The site http://pokerslug.com (down now) had an interesting way to play - EV poker. Here's how it works: if both players are all in, instead of running out the rest of the cards, it just splits the pot based on equity.
So if you have QQ and the other guy has AK, both all in and the pot is 100, then it just awards you 55 and the other guy 45 (or whatever). Strategically it should not change correct play at all - since in the long term real play approaches EV play anyway. This way of playing just reduces the variance.
You need to be careful not to expose all the cards, or give exact EV values for match-ups on tables with more than 2 people, though, because you will inadvertently help figuring out the hole cards of players who folded. Plus, remembering that stuff, or trying to figure out people's folding ranges based on exact EV match-ups is painful. (There are some cases where it'd be pretty obvious - if 2 people all-in pre-flop with A6 vs KK, you would be able to tell if another player folded an ace based on the EV)
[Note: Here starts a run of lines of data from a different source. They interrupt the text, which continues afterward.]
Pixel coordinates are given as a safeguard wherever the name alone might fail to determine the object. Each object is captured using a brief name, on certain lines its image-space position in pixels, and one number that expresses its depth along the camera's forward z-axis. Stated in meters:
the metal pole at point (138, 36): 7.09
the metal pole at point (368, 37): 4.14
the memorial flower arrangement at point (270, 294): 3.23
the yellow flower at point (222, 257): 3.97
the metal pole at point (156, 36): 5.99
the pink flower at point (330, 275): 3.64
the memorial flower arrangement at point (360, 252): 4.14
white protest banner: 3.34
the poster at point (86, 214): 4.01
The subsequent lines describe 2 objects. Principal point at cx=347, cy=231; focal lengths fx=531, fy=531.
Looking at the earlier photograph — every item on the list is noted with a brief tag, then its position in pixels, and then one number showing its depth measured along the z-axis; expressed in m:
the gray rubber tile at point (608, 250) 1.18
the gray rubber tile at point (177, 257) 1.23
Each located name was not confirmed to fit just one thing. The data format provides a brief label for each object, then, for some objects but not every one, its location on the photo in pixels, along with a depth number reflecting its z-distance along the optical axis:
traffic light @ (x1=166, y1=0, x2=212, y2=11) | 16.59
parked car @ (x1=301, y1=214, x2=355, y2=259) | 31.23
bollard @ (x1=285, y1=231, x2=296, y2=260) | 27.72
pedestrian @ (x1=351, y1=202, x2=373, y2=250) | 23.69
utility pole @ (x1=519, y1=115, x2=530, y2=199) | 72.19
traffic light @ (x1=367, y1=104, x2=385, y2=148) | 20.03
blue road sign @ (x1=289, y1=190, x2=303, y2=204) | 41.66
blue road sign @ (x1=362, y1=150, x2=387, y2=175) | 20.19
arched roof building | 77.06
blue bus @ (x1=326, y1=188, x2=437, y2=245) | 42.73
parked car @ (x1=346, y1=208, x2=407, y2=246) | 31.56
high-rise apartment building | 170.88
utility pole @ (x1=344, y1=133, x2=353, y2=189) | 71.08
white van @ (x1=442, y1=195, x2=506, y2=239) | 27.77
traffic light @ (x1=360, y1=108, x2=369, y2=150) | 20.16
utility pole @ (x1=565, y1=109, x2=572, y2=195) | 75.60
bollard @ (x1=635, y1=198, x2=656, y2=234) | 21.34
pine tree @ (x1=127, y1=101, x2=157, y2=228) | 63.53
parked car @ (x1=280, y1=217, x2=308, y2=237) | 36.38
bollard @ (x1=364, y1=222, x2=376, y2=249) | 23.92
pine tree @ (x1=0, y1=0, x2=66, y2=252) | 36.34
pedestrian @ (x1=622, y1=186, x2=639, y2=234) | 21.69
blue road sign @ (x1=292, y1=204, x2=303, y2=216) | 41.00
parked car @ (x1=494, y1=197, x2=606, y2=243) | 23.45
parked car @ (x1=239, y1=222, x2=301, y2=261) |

This version is a lot easier on the humans playing the game, though - it feels more fair, and you can play closer to what you feel is optimal, for more of the time. Unless you have no outs at all, it is hard to lose all your money.
Cash game perfect play in this game is the exact same as normal play - it simply has reduced variance. (There are other ways to modify poker that would increase variance, too - but people don't usually think they are better games - adding lots more random stuff, etc.) EV poker still has lots of variance. Bankroll-wise, I think there could be changes - you would be able to play with smaller bankrolls, and still have the same chance of going bust. Metagame (bankroll management) does change, though.
I'd love to see an ev-poker tournament. It would play pretty differently. (There would obviously have to be some kind of rule about how you lose if you money goes below 1sb (or maybe one ante). I think it would result in a much, much higher percent chance that the "best" players would win. The problem would be actually implementing it, though - it's very hard to do really. It could be simulated by just running every all-in hand 10x, though. To make it easier in person, maybe just run every all-in 5x. It wouldn't take that long. If it was online, it would be even simpler.